Start of Provided data

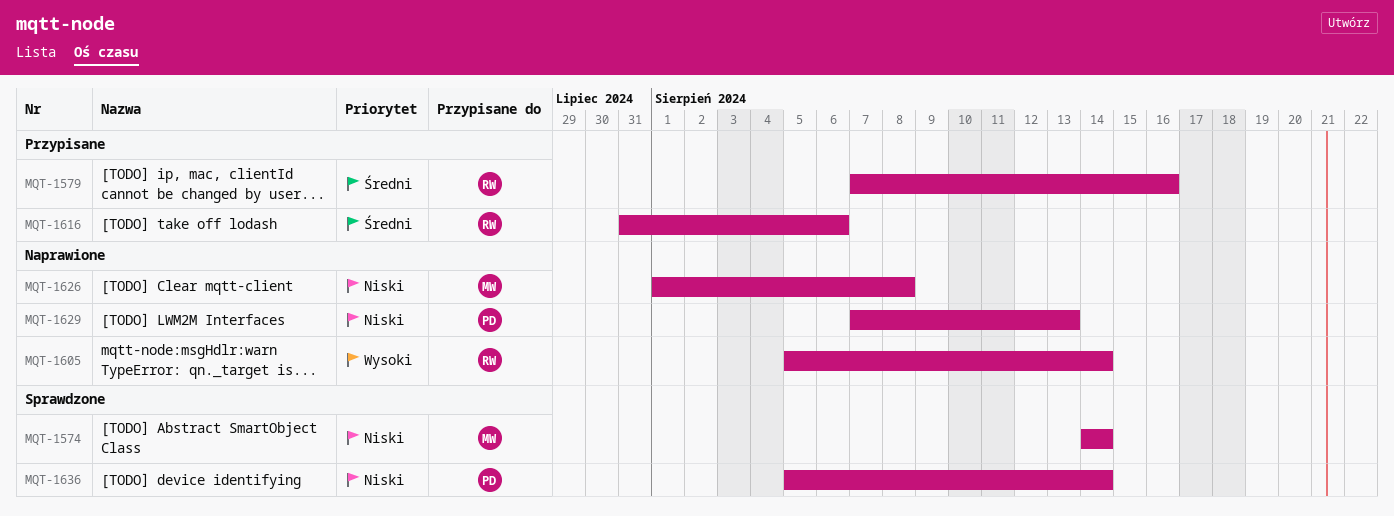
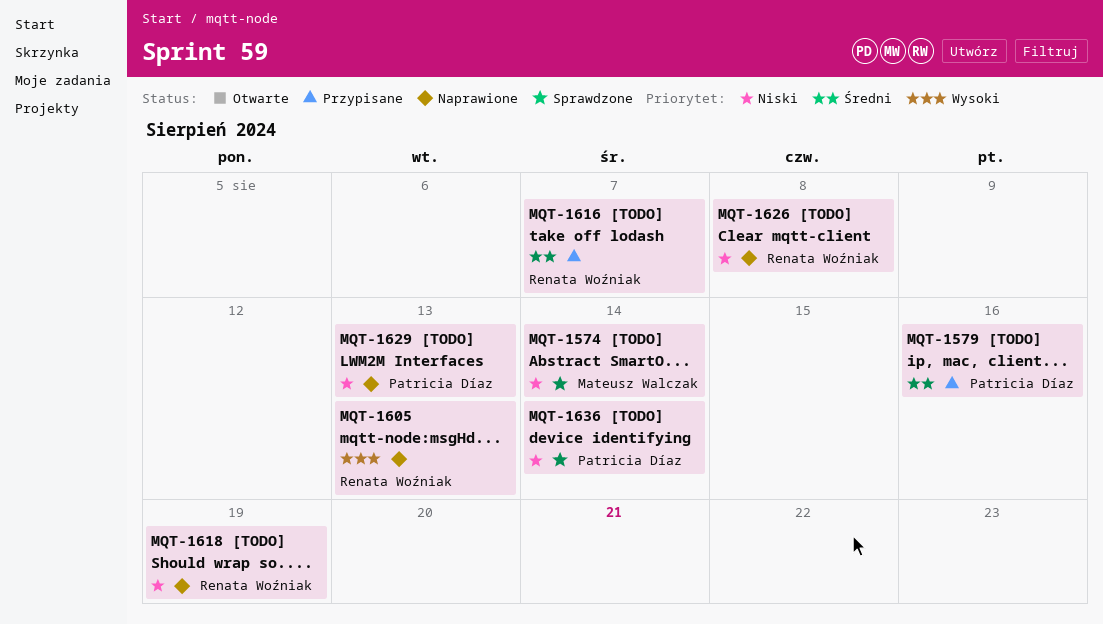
MQT-1579, owner: Renata Woźniak -> Patricia Díaz
MQT-1605, due: Aug 14 -> Aug 13
MQT-1616, due: Aug 6 -> Aug 7
MQT-1618: none -> present
MQT-1626, owner: Mateusz Walczak -> Renata Woźniak

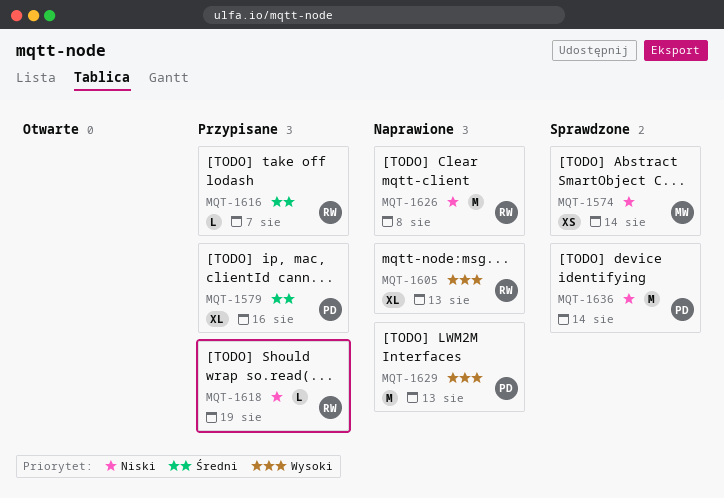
MQT-1618, status: Naprawione -> Przypisane
MQT-1629, priority: Niski -> Wysoki

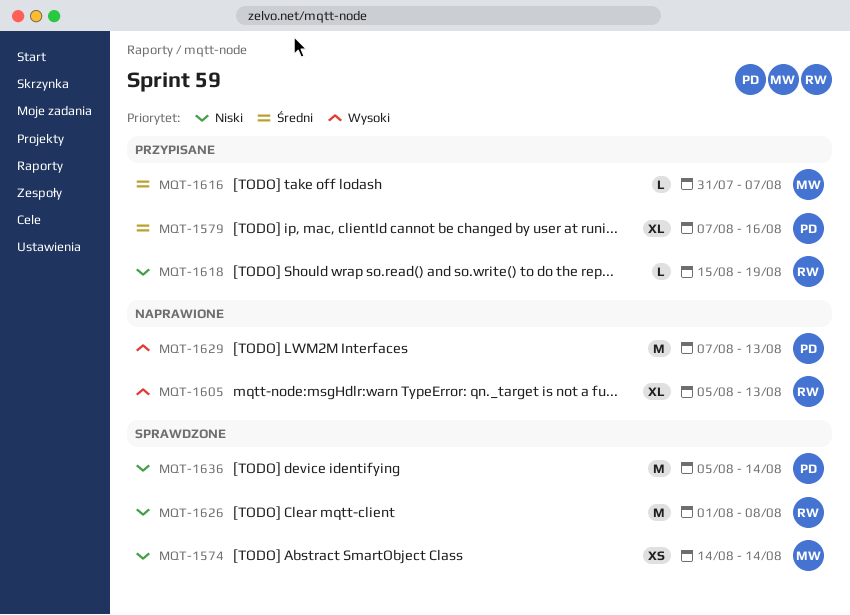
MQT-1616, owner: RW -> MW
MQT-1626, status: Naprawione -> Sprawdzone

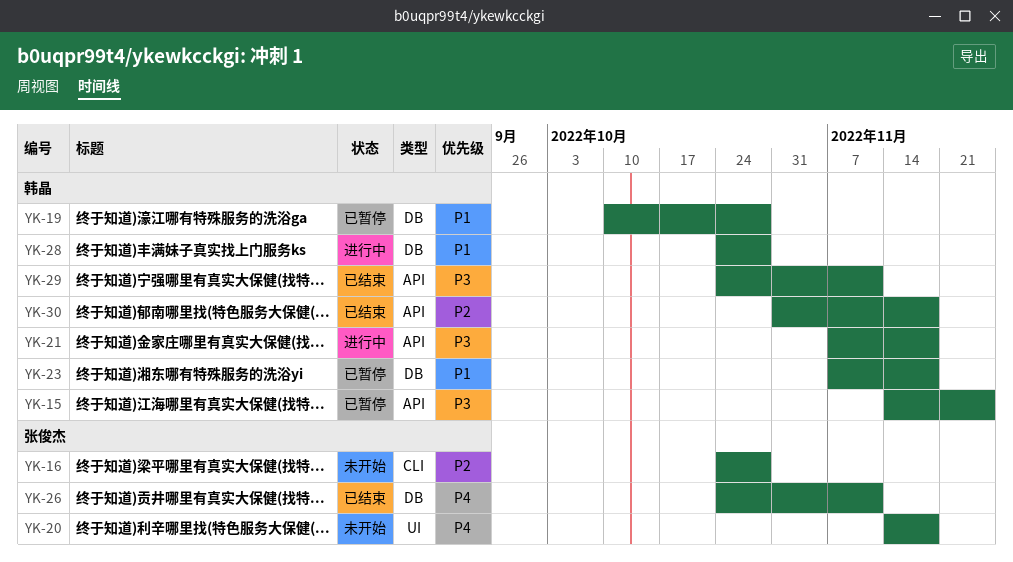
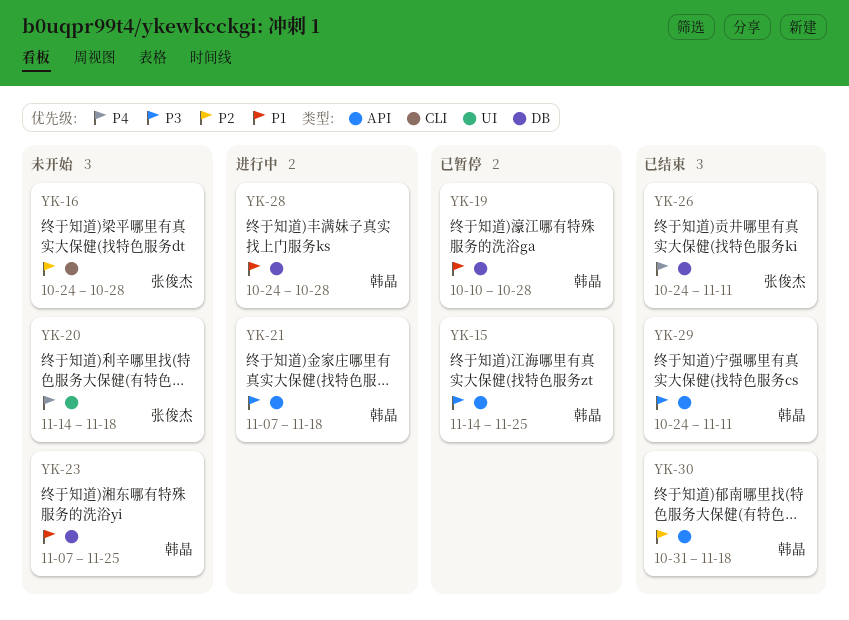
YK-23, status: 已暂停 -> 未开始
YK-23, due: Nov 18 -> Nov 25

End of Provided data

◆ What is being asked: Would you set down the entries exactly as given, minus their pictures?

◆ Result below:
MQT-1579, owner: Renata Woźniak -> Patricia Díaz
MQT-1605, due: Aug 14 -> Aug 13
MQT-1616, due: Aug 6 -> Aug 7
MQT-1618: none -> present
MQT-1626, owner: Mateusz Walczak -> Renata Woźniak

MQT-1618, status: Naprawione -> Przypisane
MQT-1629, priority: Niski -> Wysoki

MQT-1616, owner: RW -> MW
MQT-1626, status: Naprawione -> Sprawdzone

YK-23, status: 已暂停 -> 未开始
YK-23, due: Nov 18 -> Nov 25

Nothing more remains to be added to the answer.